I am a paper scrap. A useless, awkward and rather insignificant paper scrap. I have no name, no purpose and no bright future laid out in front of me. I live anonymously under the Work Station where the real action takes place and where “big things” come to life. I have aspired to be part of the big picture my whole life. I could already see my picture framed.
I did not make the cut. I’ll never know why.
Maybe it was my shape, my color, too many others just like me. But I was not valued, selected, recognized or acknowledged as significant. I saw several pieces just like me selected right before my eyes, torn from the same paper as me but my turn never came. I used to obsess over the why, the how come and the what if… Now I am waiting for my next chance.

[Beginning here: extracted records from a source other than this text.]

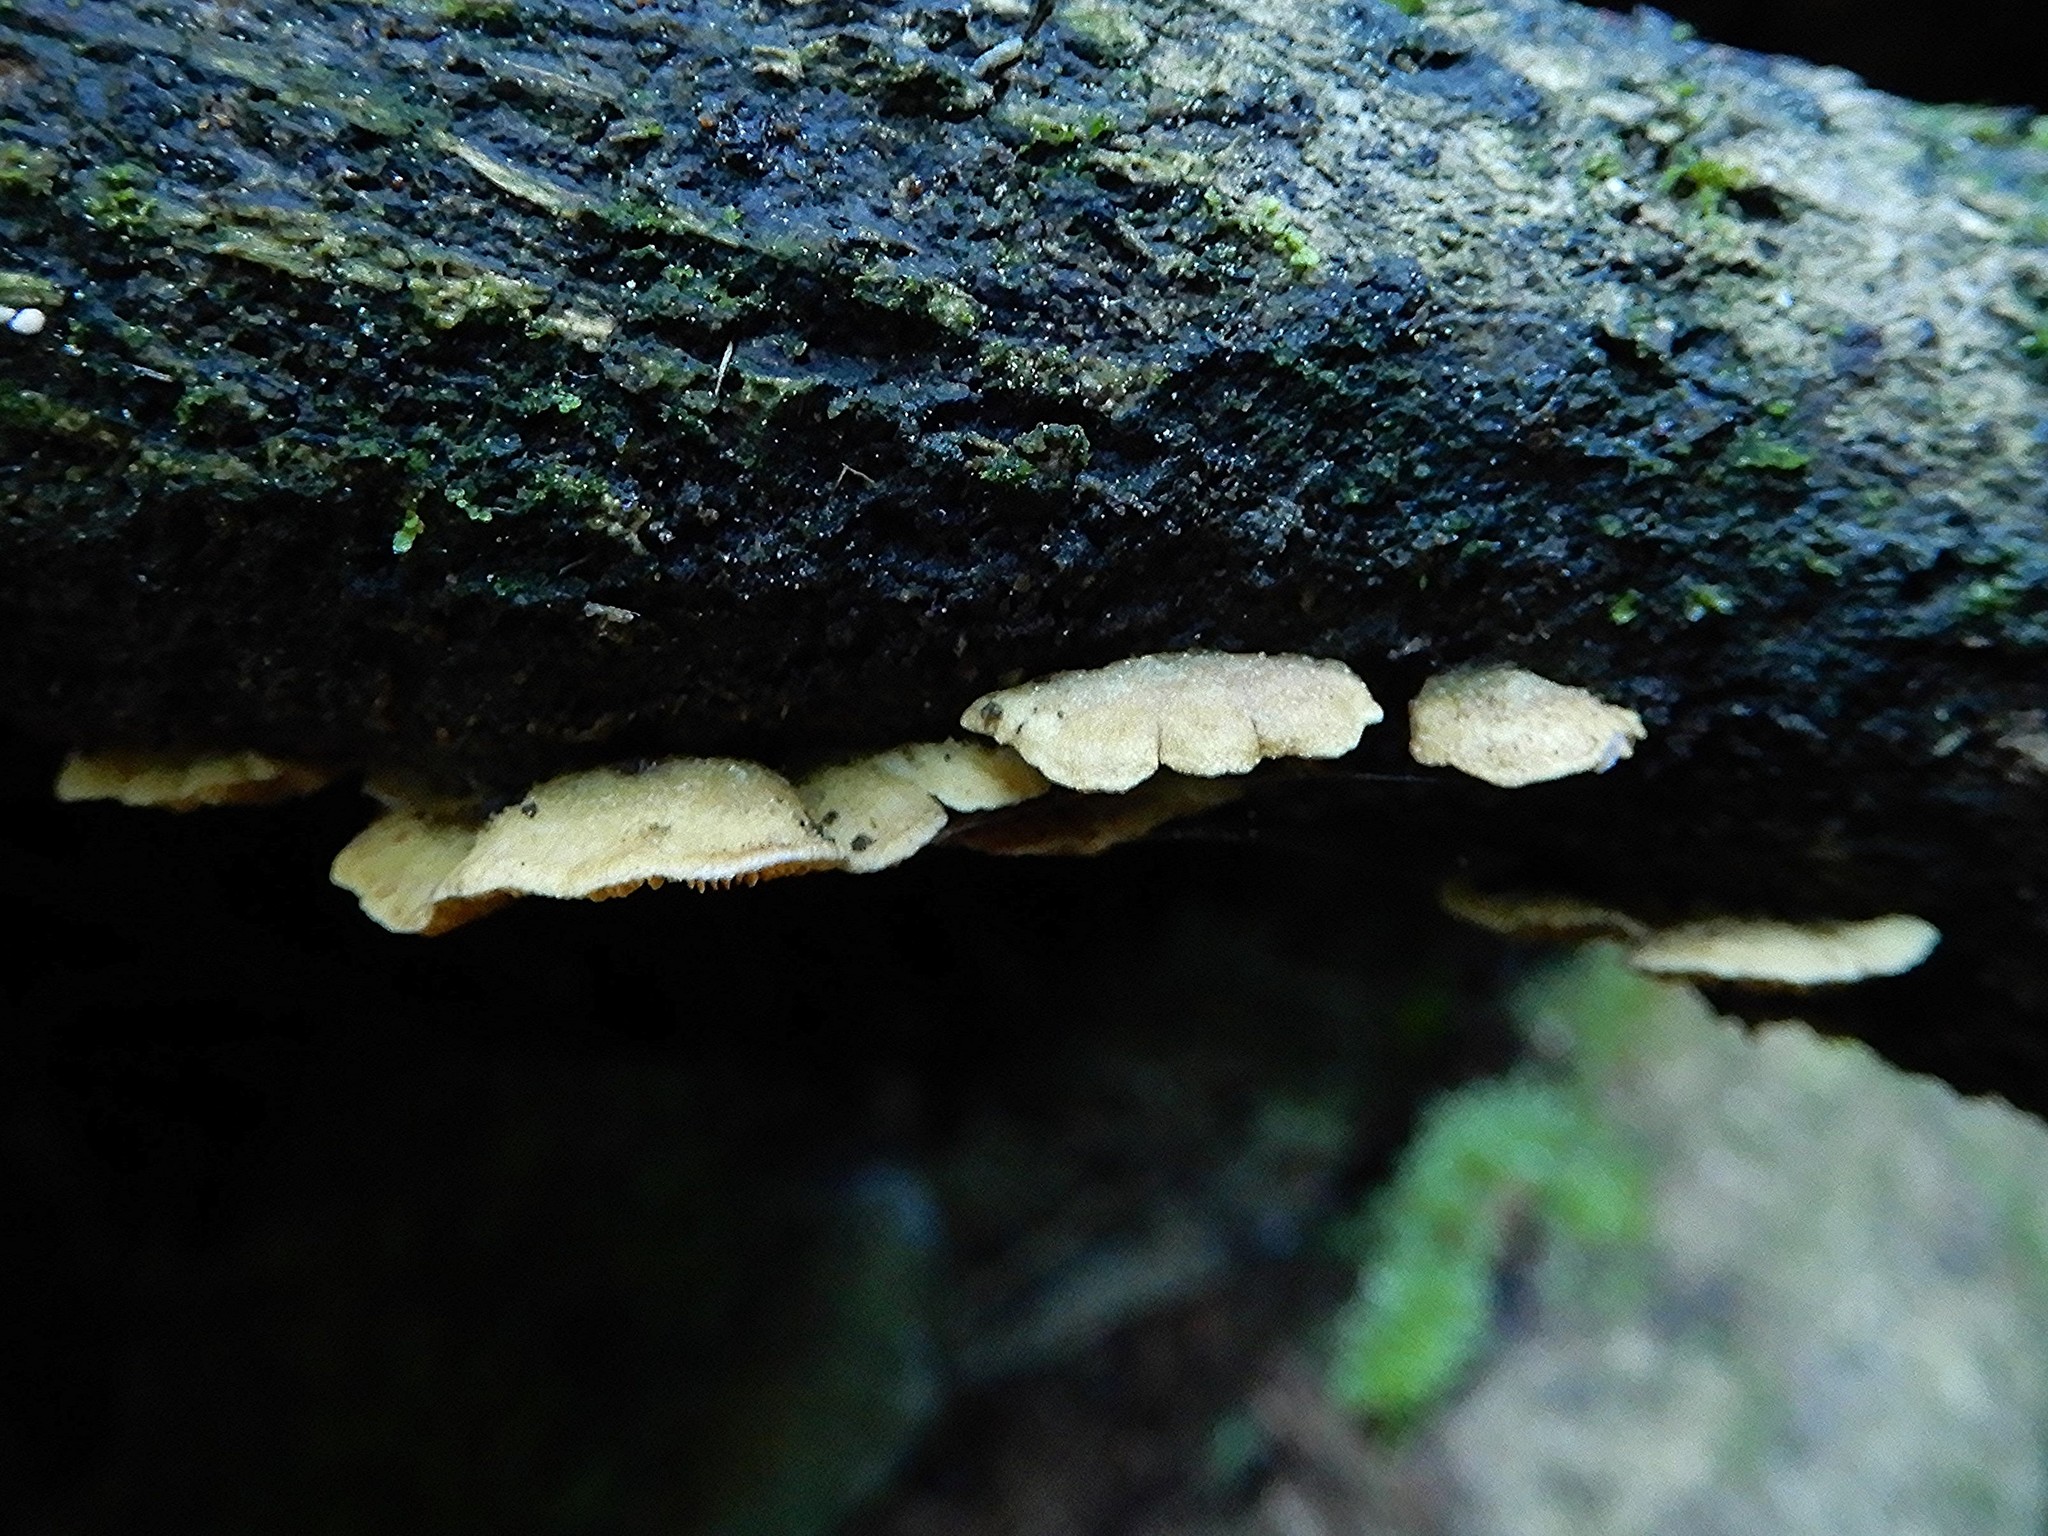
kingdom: Fungi
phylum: Basidiomycota
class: Agaricomycetes
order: Agaricales
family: Crepidotaceae
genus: Crepidotus
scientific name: Crepidotus parietalis
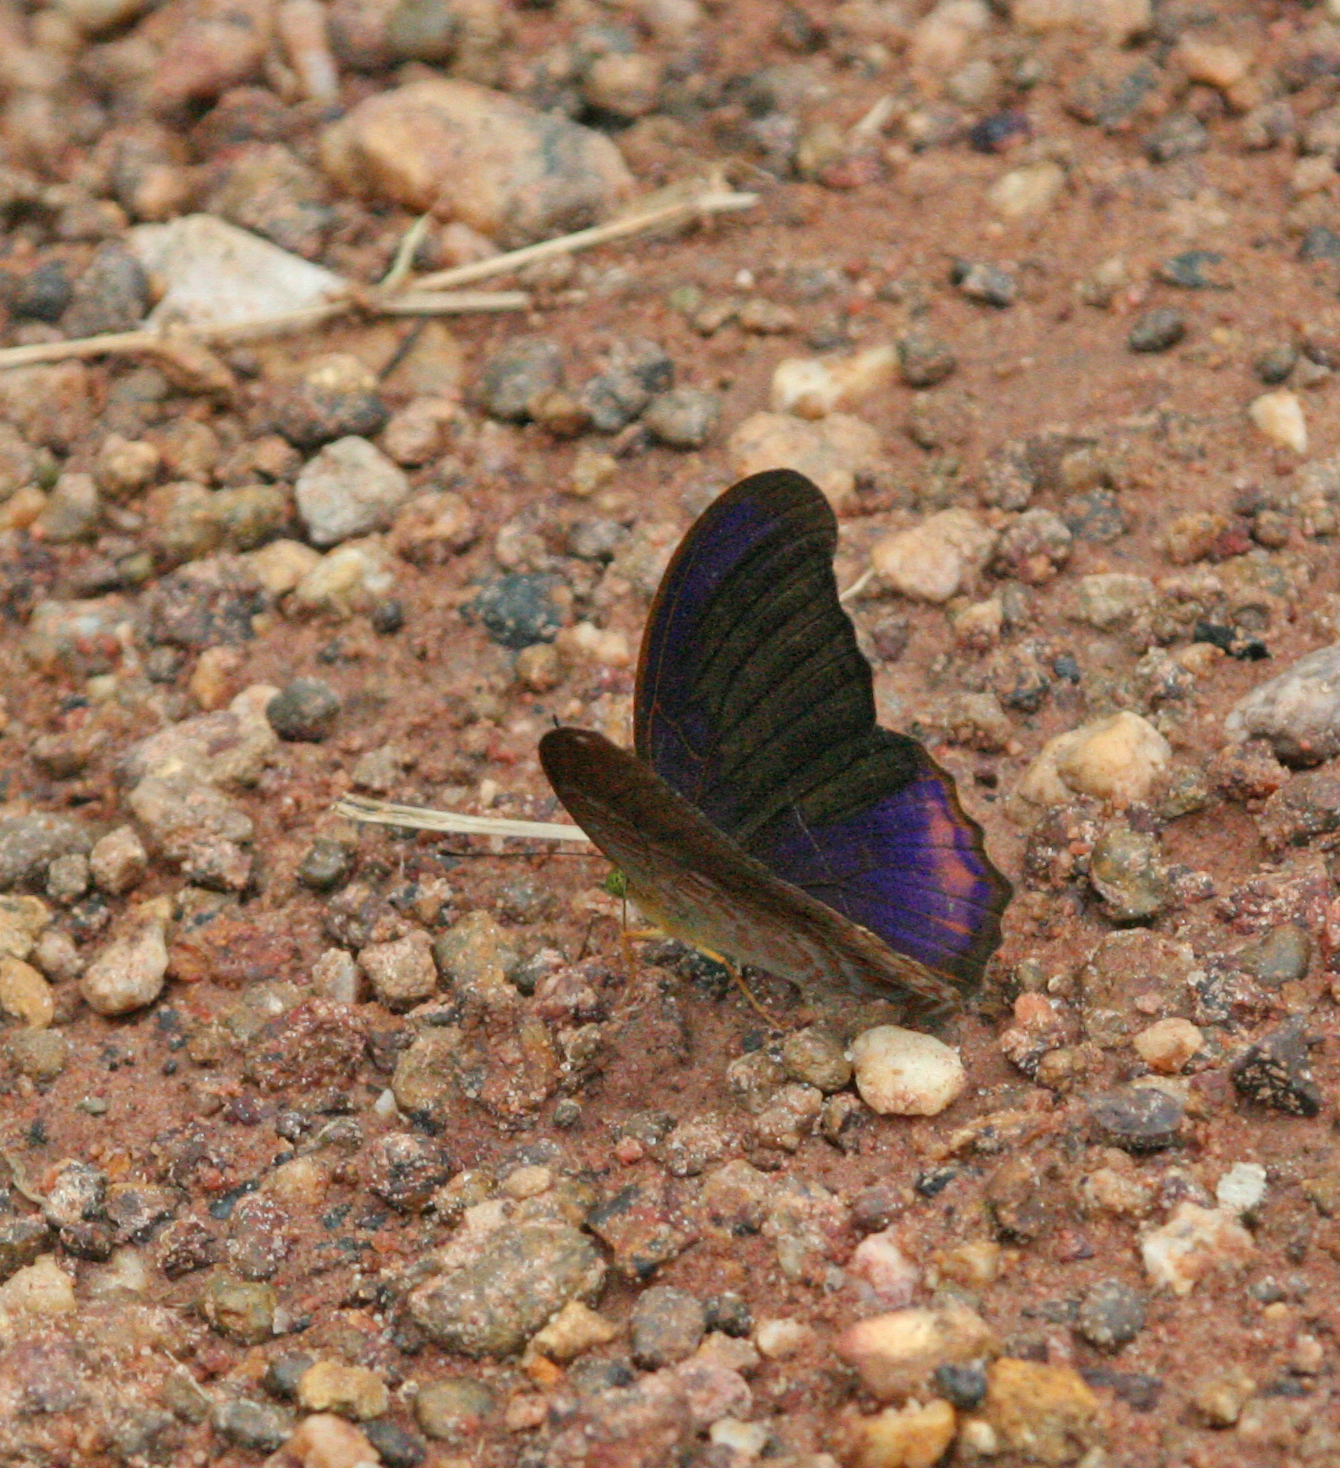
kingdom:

Because there will be a next chance. You see, I live in a world where the awkward, the odd, the misshapen and the discolored are not blindly discarded. Rather, I and plenty of others around me are preciously and carefully picked up from a dusty floor and put in a very special box filled with other lucky random, disheveled, one-legged pieces not at all “just like me”. I live in a world where my “handicap” makes me unique, special, precious and full of promises. On my own I may not look like much but my creator believes that I have tremendous potential, just because of how different I am.
Someday soon I will be hand-picked over my countless neighbors as The One precisely needed to make the next big picture. I will be critical to the success of a much bigger outcome. Many will point their finger at me and comment about my silly, grotesque shape and praise me for how necessary I am contextually, how the picture I live in would never be as successful without me. And so I patiently wait in a small dark box with a smile on my face, dreaming about my future.